Cant make solid with curviloft
-
-
Thanks guys for your prompt help. What did you do to fix it Dave?
-
-
Wow thanks Gilles, that really helped me. Thanks to all for your help. Much appreciated.
-
I just deleted the internal faces and unneeded edges. Probably what gilles showed.
-
There are two unneeded internal vertical partition faces and a curved surface 'top', which form the 'internal' parts of the end 'wall' and these need removing.
Edit the group.
Temporarily hide the front wall's face; Select and Delete those three faces/surface, then erase the two faceless edges that are left over.
Unhide the wall's front face.
Exit the group-edit.
The group is now a 'solid'.
Easy as that.
Solid-Inspector shows the problem straight off.
-
Thanks Tig. I loaded the Solid Inspector plugin. It worked great.
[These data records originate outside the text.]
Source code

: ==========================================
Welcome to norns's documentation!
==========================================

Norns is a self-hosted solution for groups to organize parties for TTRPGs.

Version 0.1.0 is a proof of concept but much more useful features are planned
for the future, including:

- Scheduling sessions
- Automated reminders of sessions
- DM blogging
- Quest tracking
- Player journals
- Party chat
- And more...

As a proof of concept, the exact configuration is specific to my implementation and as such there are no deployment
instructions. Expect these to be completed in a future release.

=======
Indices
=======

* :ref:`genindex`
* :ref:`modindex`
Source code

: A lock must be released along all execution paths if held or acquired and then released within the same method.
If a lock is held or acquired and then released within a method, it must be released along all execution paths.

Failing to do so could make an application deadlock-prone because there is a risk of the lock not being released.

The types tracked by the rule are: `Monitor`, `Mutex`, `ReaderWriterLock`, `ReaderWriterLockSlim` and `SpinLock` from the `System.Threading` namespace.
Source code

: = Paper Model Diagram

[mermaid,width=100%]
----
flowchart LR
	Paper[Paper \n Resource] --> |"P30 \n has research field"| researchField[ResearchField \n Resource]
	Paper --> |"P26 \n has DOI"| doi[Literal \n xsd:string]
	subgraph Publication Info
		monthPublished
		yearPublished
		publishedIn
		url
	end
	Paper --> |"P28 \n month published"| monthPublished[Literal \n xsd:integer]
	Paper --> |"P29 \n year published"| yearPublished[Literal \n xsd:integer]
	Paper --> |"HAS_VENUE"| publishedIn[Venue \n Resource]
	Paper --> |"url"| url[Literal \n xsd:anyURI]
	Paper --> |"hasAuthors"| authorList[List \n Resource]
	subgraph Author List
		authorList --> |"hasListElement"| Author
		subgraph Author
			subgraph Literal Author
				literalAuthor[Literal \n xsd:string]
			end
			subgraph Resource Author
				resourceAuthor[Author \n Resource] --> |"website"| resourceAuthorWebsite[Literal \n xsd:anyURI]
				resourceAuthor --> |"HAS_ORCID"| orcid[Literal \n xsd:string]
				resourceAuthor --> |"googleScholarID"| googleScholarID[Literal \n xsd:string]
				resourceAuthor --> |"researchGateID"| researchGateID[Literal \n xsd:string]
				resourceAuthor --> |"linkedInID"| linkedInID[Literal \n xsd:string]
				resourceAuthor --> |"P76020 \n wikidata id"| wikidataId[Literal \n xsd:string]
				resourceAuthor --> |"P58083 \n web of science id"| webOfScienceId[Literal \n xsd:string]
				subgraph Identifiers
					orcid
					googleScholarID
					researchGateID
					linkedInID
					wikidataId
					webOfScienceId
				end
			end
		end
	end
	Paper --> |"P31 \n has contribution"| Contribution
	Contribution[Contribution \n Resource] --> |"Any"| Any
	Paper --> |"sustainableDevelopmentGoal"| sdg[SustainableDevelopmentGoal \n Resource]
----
Thanks again.
-
how can i make this a solid??? i need help!!!
-
@luisfmitren said:
how can i make this a solid??? i need help!!!
A 'solid' object is shown 'solid' in Entity Info...
If it is not a 'solid' then use thomthom's 'Solid Inspector' to see the issues...Ensure that the to-be-solid group/component contains nothing except edges and faces, and that all of those edges have exactly two faces.
So it can never be a 'solid' if it contains :
nested subgroups.
nested subcomponent-instances.
faceless [lone] edges.
holes in surfaces - no matter how tiny >> edges with one face.
flap-faces >> edges with one face.
internal-partition-faces >> edges with three or more faces.
shared-edges - by two otherwise separate volumes e.g. two cubes touching along one shared edge >> four faces on that edge.
overlaid-faces >> more that two faces per edge [this is possible with some weird geometry, where two faces are all-but coincident [and so appear as one face] but an edge can actually have three, not two faces].
any other objects [although guide-pints/guide-lines are allowed].Many of these issues are easily fixable:
by exploding nested objects [so you only have edges/faces].
over-drawing edges to form missing faces [healing holes etc].
selecting unwanted edges/faces, then pressing <delete>.
using a section-plane to see its internal geometry, so that you can delete it as needed.
temporarily grouping some geometry to move it apart, e.g. if there is a shared-edge - remember to explode that group when you are done... -
With curviloft, you will most probably get a group which is separated from the contours (and their "fillings") therefore it must have holes at the two ends. Copy/paste (in place) those ends into the "curvilofetd" group.
(Or post your model, too, so we can have a look).